Friday, November 14, 2014

The future of the smartphone

As we all know it is not easy to predict the future. It is so difficult so it sometimes becomes almost depressing. In this short article with the lead designers Matias Duarte (Google) and Gentry Underwood (Dropbox) are supposed to speculate about the future of the smartphone. They do that by mostly examining the problems with where we are now. It is difficult to see any grand visions or even optimism in their speculations.  They both see the future of the smartphone in its ability to live in an ecology of devices and not as a radical change of the smartphone itself.

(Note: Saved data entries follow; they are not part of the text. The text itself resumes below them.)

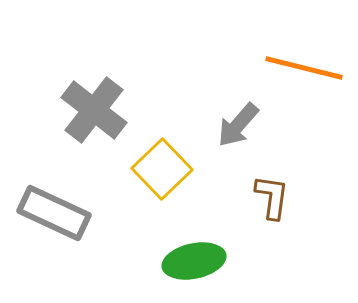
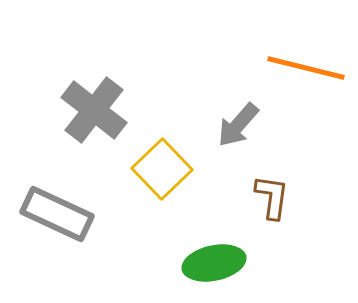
orange line: moved 2 px right
gray rectangle: moved 3 px right, 1 px down
green ellipse: moved 20 px right, 2 px down
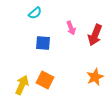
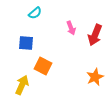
blue square: moved 17 px left
orange square: moved 2 px left, 14 px up
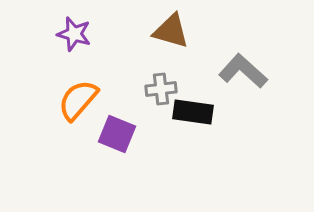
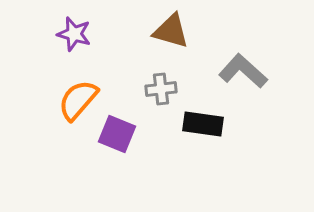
black rectangle: moved 10 px right, 12 px down
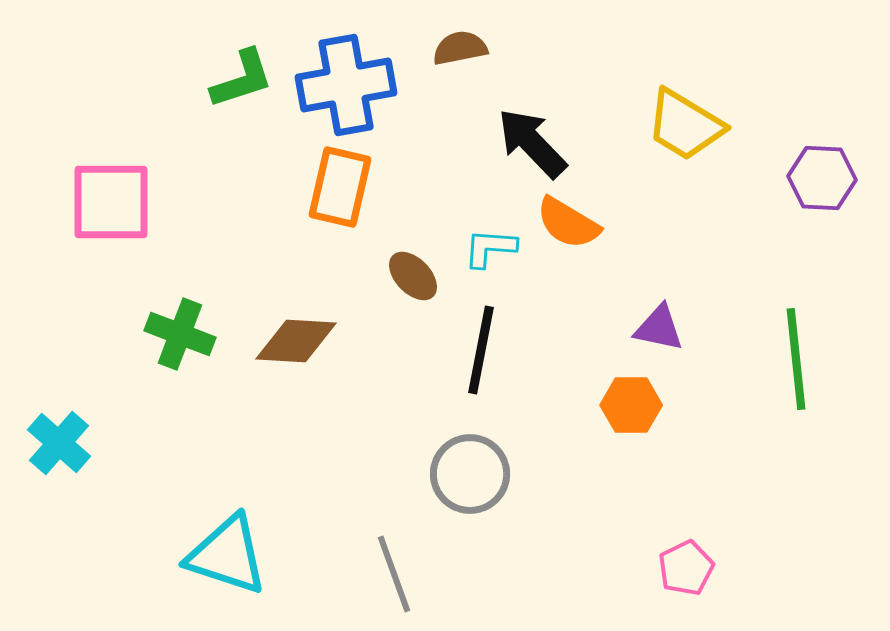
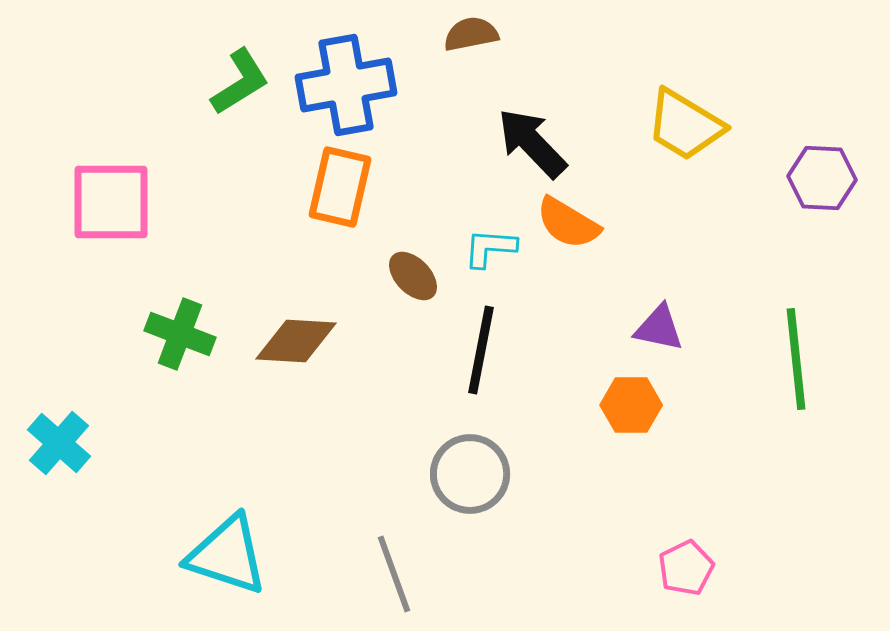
brown semicircle: moved 11 px right, 14 px up
green L-shape: moved 2 px left, 3 px down; rotated 14 degrees counterclockwise
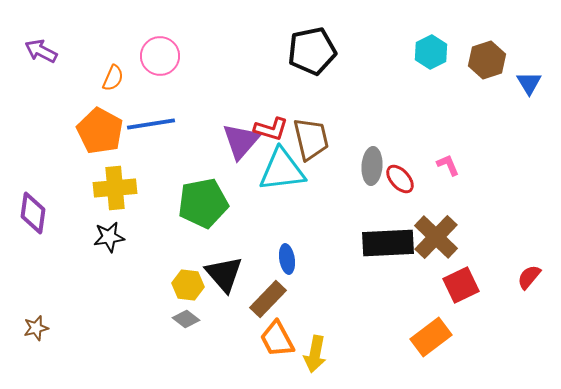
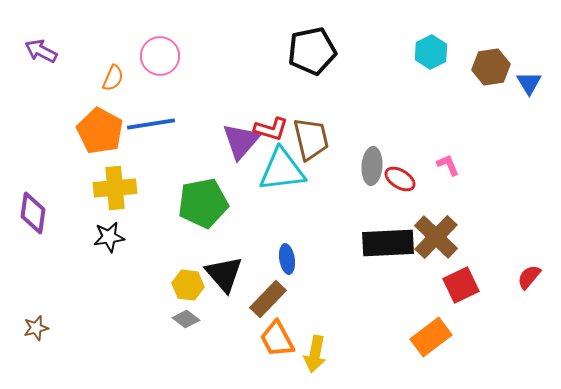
brown hexagon: moved 4 px right, 7 px down; rotated 9 degrees clockwise
red ellipse: rotated 16 degrees counterclockwise
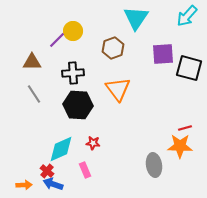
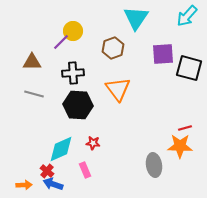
purple line: moved 4 px right, 2 px down
gray line: rotated 42 degrees counterclockwise
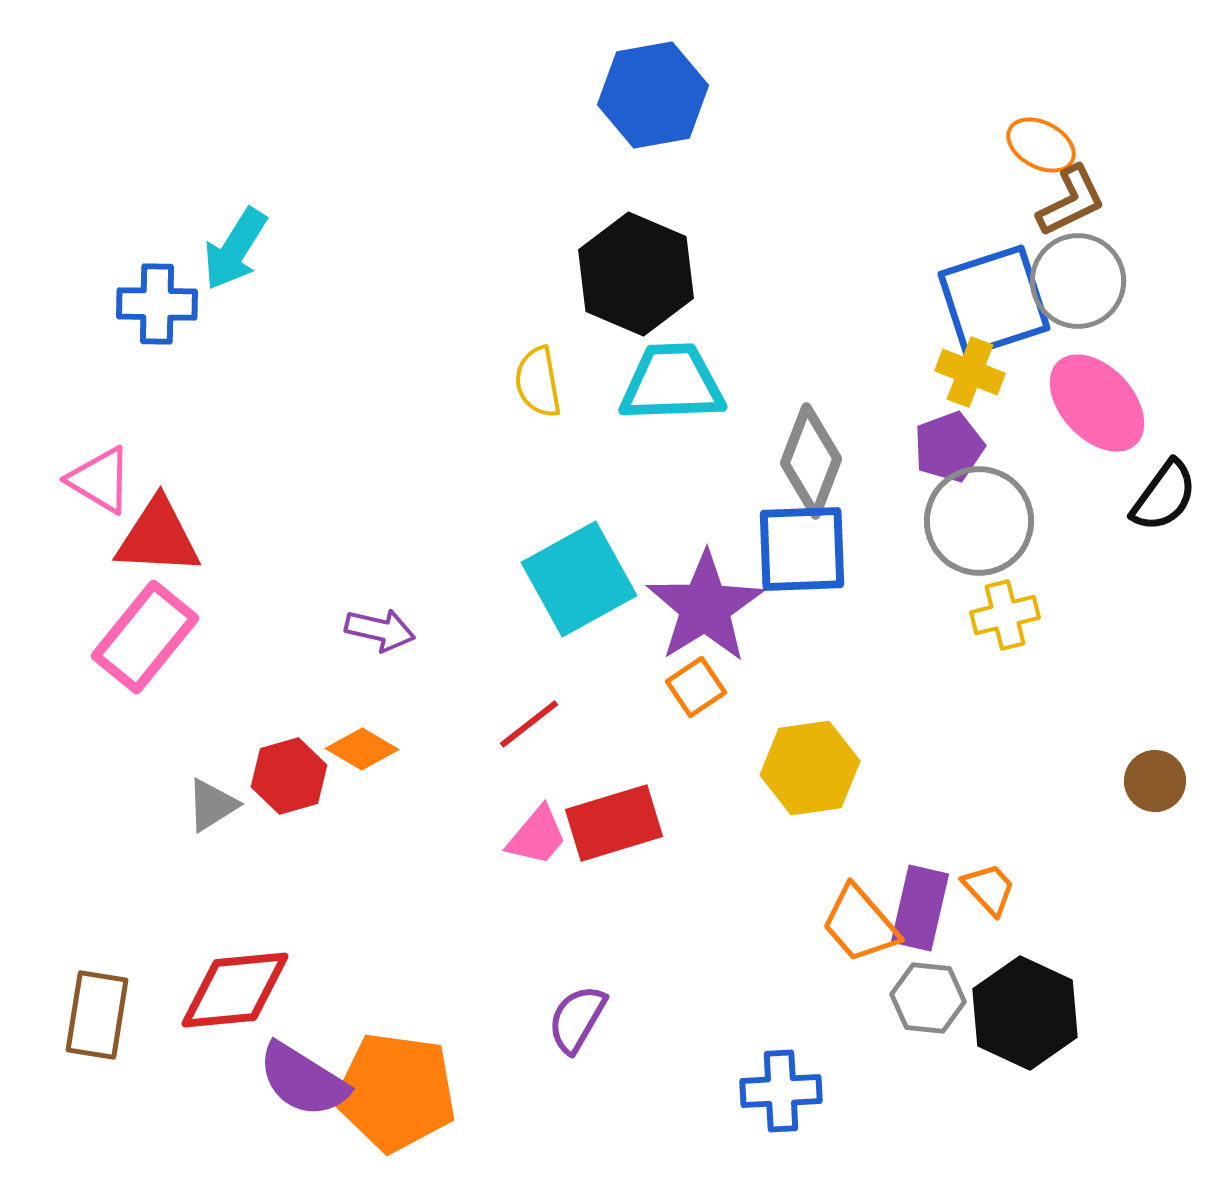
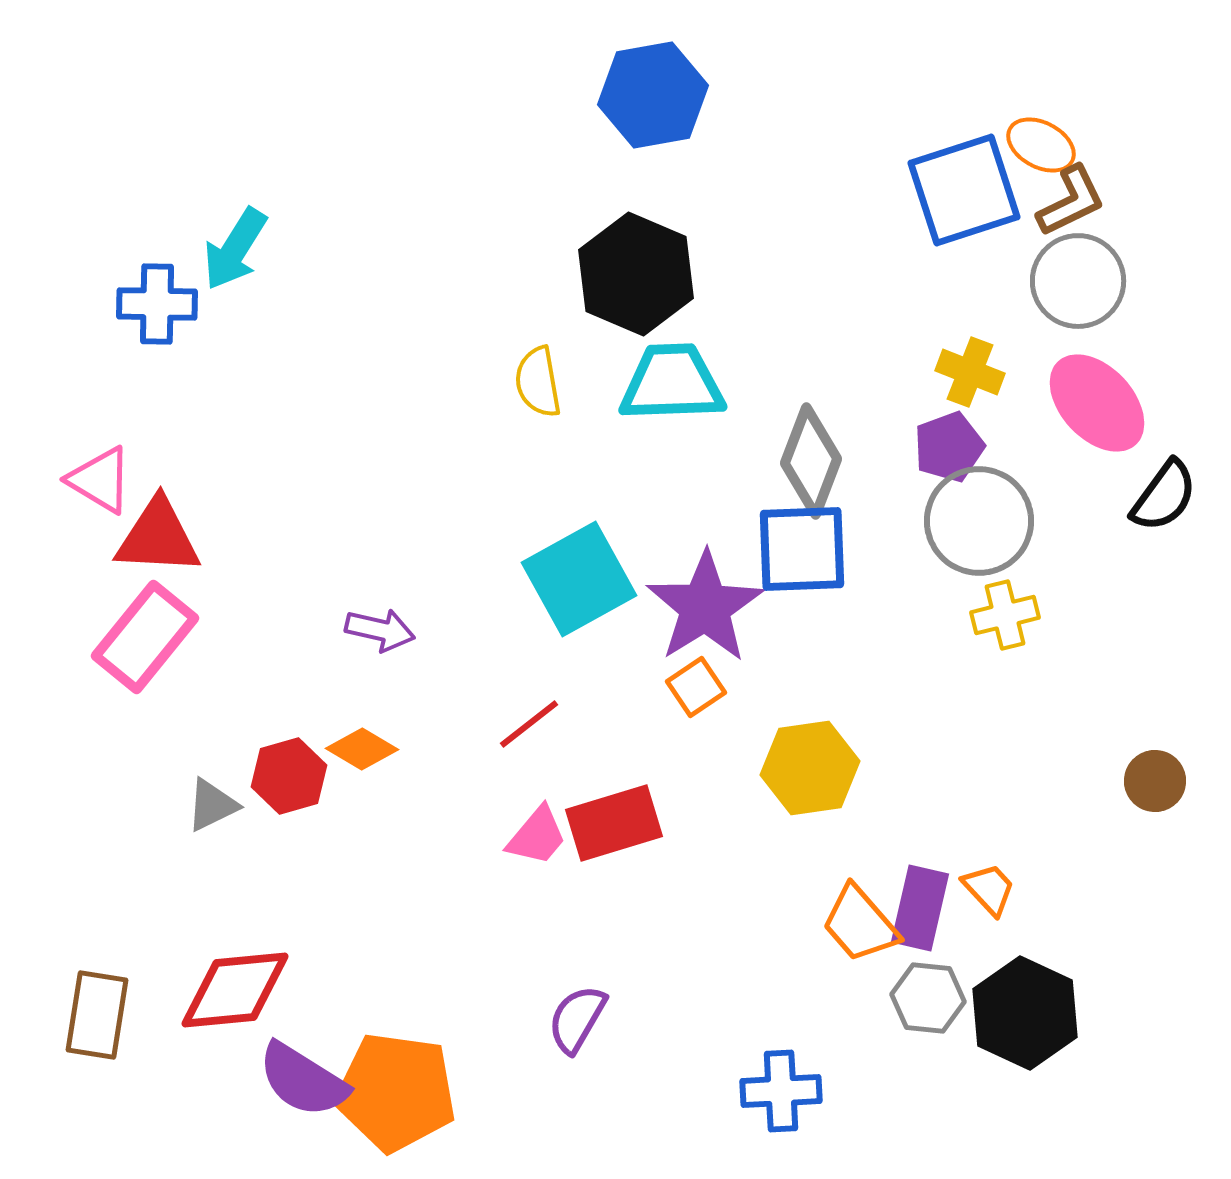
blue square at (994, 301): moved 30 px left, 111 px up
gray triangle at (212, 805): rotated 6 degrees clockwise
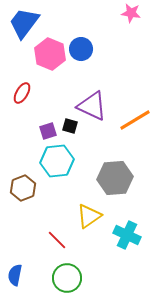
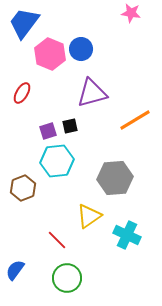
purple triangle: moved 13 px up; rotated 40 degrees counterclockwise
black square: rotated 28 degrees counterclockwise
blue semicircle: moved 5 px up; rotated 25 degrees clockwise
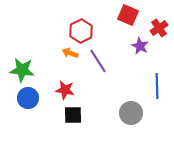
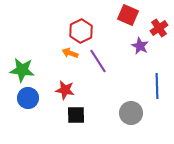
black square: moved 3 px right
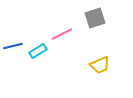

It is interesting to see how these two influential designers are discussing the problem of modern smartphones very much in a way that resonates with Albert Borgmann's theory about the "device paradigm". The designers are, in the same way as Borgmann, concerned that the everywhere presence of screens distance us from the "real" reality and Underwood ends by saying "I hope as we push these screens forward, we do it with an attention to what makes life meaningful." This relates to the notion of focal practices by Borgmann.

The short article is a fascinating read. Is this the forefront of the field? Is this the visionary thinking? I find the article to be inspiring in the sense that it is refreshing to see Borgmann's philosophy being present in this type of context, at the same time I find it a bit sad that there are no bold ideas how to deal with the problems that they recognize. The solutions seem to be more of the same unfortunately.



[This challenge of device ecologies is something that I have worked on in different ways and is published:

Janlert, L-E., & Stolterman, E. (forthcoming). Faceless Interaction - a conceptual examination of the notion of interface: past, present and future. In Human-Computer Interaction.

Stolterman, E. , Jung, H., Ryan, W., and Siegel, M. A. (2013) Device Landscapes: A New Challenge to Interaction Design and HCI Research. Archives of Design Research, 26(2), 7-33.]

Friday, November 07, 2014

Amazon Echo and Faceless Interaction

Amazon is presenting a new device called Echo. It is a voice controlled device that makes it possible to play music, ask questions (Siri style), create shopping lists, set alarms, etc. It is supposed to have a
sophisticated microphone system that can recognize commands even when playing music. You can place it anywhere in a room and control it with your voice. You can check out the video link found on this page.

I find this really interesting. It is a step towards what Lars-Erik Janlert and I call "faceless interaction" in our article "Faceless Interaction - a conceptual examination of the notion of interface: past, present and future".

This type of faceless interaction, that is, interactivity without a "real" interface (defined in the article), is becoming more common and the issues we discuss in the article, for instance, interaction clutter becomes more prominent. When we have not just one but many faceless interactions in our environment, new challenges become apparent to interaction designers.